▶ [Job item]: In your copy of the data below, reproduce every entry exactly and omit the pictures.

▶ [Records supplied]:
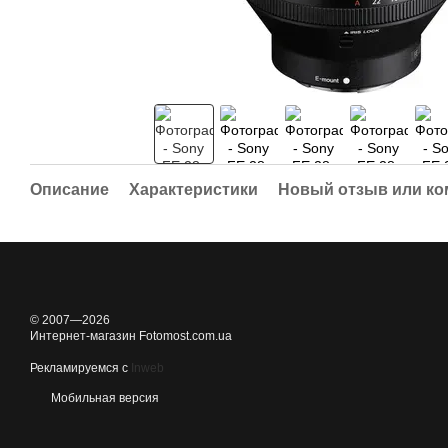
Описание
Характеристики
Новый отзыв или к
© 2007—2026
Интернет-магазин Fotomost.com.ua
Рекламируемся с
Inweb
Мобильная версия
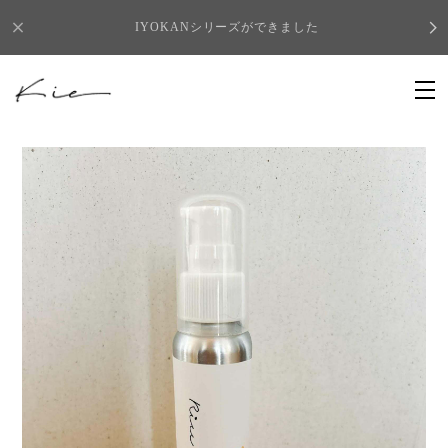
IYOKANシリーズができました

▶ [Task result]:
Описание
Характеристики
Новый отзыв или к
© 2007—2026
Интернет-магазин Fotomost.com.ua
Рекламируемся с
Inweb
Мобильная версия
IYOKANシリーズができました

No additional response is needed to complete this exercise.